Following is an excerpt from Jeffrey M. Lee - Manifolds and Differential Geometry. On page 538 it states if $e_i$ is a frame field of a vector bundle $E\rightarrow M$ on $U\subset M$, then locally, for $\omega \in \Omega^k(M,E)$ we may write $$ \omega = \sum e_i \otimes \omega^i, $$ where $\omega^i \in \Omega^k(M)$.
My assertion is that $\omega^i$ are only defined on $U$ i.e. $\omega^i \in \Omega^k(U) $. General element of $\Omega^k(M,E)$ is of the form $ \sum \alpha_j \otimes\beta^j$ for $\alpha_j \in \Gamma(E)$ and $\beta_j \in \Omega^k(M)$. So far everything is globally defined.
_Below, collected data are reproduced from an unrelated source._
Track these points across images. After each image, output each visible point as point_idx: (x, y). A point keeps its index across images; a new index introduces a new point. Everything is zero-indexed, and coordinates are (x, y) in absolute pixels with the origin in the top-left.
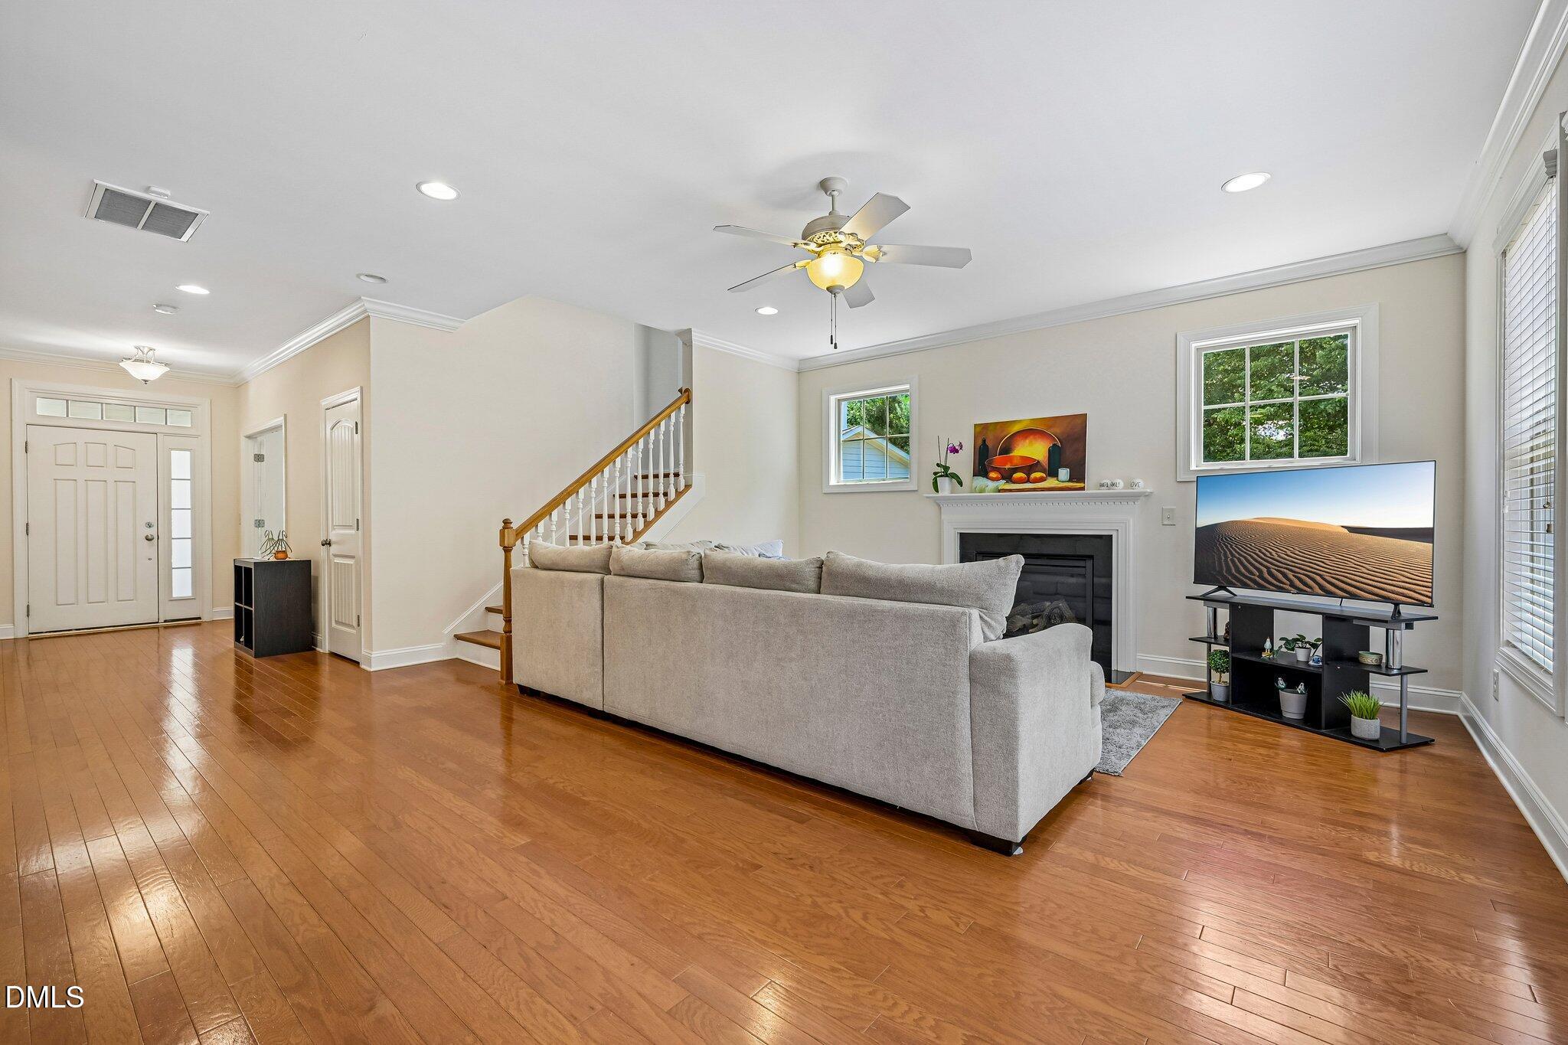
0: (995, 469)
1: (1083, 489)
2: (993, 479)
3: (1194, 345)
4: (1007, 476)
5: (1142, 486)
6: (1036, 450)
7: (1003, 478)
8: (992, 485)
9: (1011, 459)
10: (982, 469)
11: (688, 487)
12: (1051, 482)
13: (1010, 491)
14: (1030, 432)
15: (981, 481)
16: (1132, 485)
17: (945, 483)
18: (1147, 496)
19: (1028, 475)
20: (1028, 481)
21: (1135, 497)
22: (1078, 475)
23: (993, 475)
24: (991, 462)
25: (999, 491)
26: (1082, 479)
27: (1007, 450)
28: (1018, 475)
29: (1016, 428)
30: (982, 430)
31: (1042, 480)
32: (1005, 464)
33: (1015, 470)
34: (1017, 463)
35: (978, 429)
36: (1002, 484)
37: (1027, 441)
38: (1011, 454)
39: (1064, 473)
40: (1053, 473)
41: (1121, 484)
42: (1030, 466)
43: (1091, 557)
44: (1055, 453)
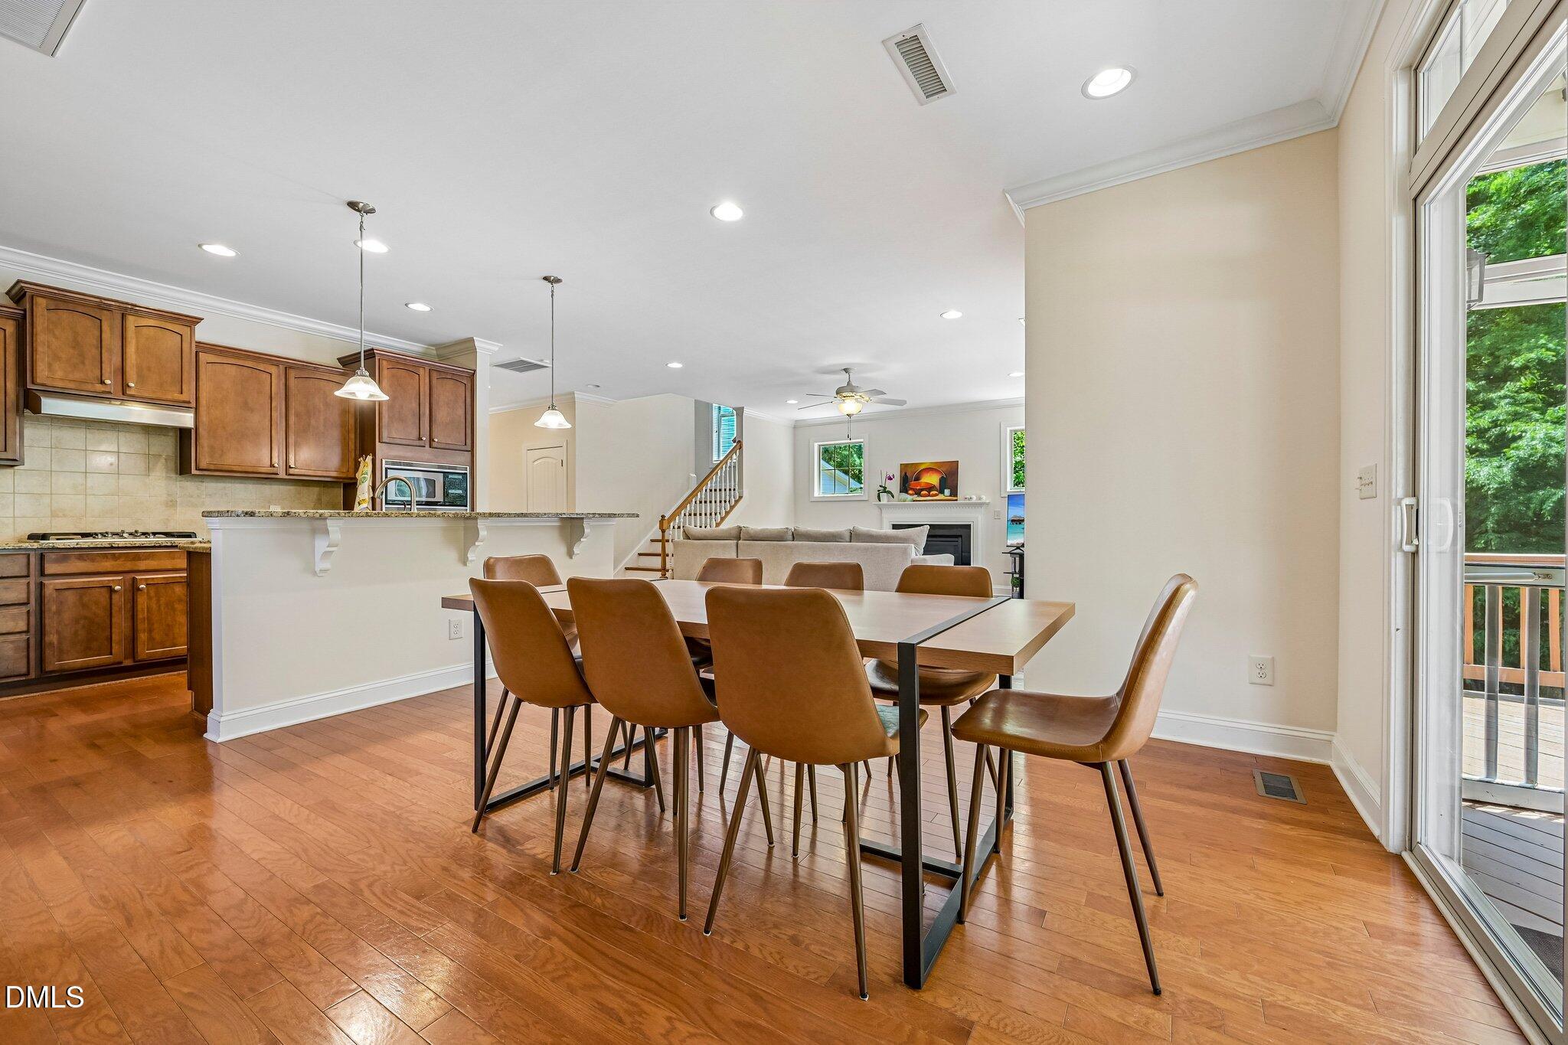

Now rewriting $\alpha_j$ in terms of local frame: $$ \alpha_j = \sum_i f^i_j e_i,$$ where $f^i_j$ smooth functions on $U$. Bringing everything together to one side $$ \sum \alpha_j \otimes\beta^j = \sum_{i,j} e_i \otimes f^i_j\beta^j. $$ Setting $\omega^i:= \sum f^i_j\beta_j$ has the form as in the book, but it is only well defined on $U$.
How do I arrive to conclusion?